• WHAT YOU HAVE TO DO
In the data below, locate each line with the word "ring" and list it.

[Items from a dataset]
*** Begin section ***

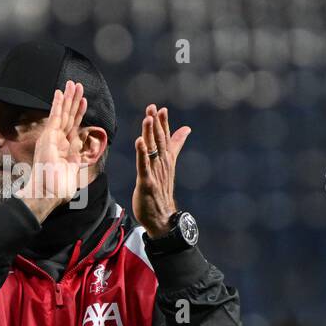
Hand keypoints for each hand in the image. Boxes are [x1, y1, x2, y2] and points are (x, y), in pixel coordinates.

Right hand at [17, 80, 88, 222]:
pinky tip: (60, 92)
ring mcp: (52, 137)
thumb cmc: (58, 187)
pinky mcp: (48, 136)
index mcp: (63, 147)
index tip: (83, 100)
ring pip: (63, 113)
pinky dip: (58, 104)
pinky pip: (55, 117)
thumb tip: (81, 151)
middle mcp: (57, 140)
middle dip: (73, 100)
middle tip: (77, 85)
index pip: (73, 126)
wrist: (48, 192)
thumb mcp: (73, 170)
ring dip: (68, 98)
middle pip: (68, 116)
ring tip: (73, 83)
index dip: (79, 112)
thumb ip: (76, 159)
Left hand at [132, 104, 190, 237]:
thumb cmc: (163, 190)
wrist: (163, 217)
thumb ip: (175, 145)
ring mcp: (155, 172)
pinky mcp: (147, 182)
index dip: (162, 123)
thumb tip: (186, 129)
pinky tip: (139, 142)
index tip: (160, 108)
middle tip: (152, 108)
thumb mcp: (169, 164)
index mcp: (167, 159)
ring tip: (147, 119)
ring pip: (152, 149)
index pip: (165, 137)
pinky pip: (144, 165)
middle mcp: (163, 163)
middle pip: (159, 140)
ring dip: (149, 133)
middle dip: (156, 123)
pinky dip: (142, 153)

*** End section ***

• TASK OUTPUT
ring mcp: (52, 137)
ring pip: (63, 113)
ring dip: (68, 98)
ring tip: (73, 83)
ring mcp: (155, 172)
ring tip: (147, 119)
ring pip: (152, 149)
ring dip: (149, 133)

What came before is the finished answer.